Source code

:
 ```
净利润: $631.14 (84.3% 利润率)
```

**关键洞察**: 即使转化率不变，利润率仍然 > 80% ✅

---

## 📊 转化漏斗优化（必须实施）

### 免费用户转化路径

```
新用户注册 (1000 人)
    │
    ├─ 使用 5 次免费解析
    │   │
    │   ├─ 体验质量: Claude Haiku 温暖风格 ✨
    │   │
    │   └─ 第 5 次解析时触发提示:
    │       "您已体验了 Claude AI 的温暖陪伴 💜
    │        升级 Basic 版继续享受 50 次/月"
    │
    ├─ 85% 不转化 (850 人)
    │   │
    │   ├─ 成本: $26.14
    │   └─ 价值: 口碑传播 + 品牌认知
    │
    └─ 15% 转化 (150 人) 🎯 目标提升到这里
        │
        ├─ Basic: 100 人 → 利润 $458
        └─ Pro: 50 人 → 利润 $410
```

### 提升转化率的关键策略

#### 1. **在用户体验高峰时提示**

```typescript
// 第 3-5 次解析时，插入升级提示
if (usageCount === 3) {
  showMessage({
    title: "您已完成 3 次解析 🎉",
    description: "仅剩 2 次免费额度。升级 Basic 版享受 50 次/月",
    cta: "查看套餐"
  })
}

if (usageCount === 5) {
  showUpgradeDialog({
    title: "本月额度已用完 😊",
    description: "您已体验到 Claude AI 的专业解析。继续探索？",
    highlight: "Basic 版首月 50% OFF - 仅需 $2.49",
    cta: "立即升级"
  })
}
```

> [Exercise prompt] Nothing in the data may be omitted; transcribe it exactly.

> [Answer space]
Source code

:
 ```
净利润: $631.14 (84.3% 利润率)
```

**关键洞察**: 即使转化率不变，利润率仍然 > 80% ✅

---

## 📊 转化漏斗优化（必须实施）

### 免费用户转化路径

```
新用户注册 (1000 人)
    │
    ├─ 使用 5 次免费解析
    │   │
    │   ├─ 体验质量: Claude Haiku 温暖风格 ✨
    │   │
    │   └─ 第 5 次解析时触发提示:
    │       "您已体验了 Claude AI 的温暖陪伴 💜
    │        升级 Basic 版继续享受 50 次/月"
    │
    ├─ 85% 不转化 (850 人)
    │   │
    │   ├─ 成本: $26.14
    │   └─ 价值: 口碑传播 + 品牌认知
    │
    └─ 15% 转化 (150 人) 🎯 目标提升到这里
        │
        ├─ Basic: 100 人 → 利润 $458
        └─ Pro: 50 人 → 利润 $410
```

### 提升转化率的关键策略

#### 1. **在用户体验高峰时提示**

```typescript
// 第 3-5 次解析时，插入升级提示
if (usageCount === 3) {
  showMessage({
    title: "您已完成 3 次解析 🎉",
    description: "仅剩 2 次免费额度。升级 Basic 版享受 50 次/月",
    cta: "查看套餐"
  })
}

if (usageCount === 5) {
  showUpgradeDialog({
    title: "本月额度已用完 😊",
    description: "您已体验到 Claude AI 的专业解析。继续探索？",
    highlight: "Basic 版首月 50% OFF - 仅需 $2.49",
    cta: "立即升级"
  })
}
```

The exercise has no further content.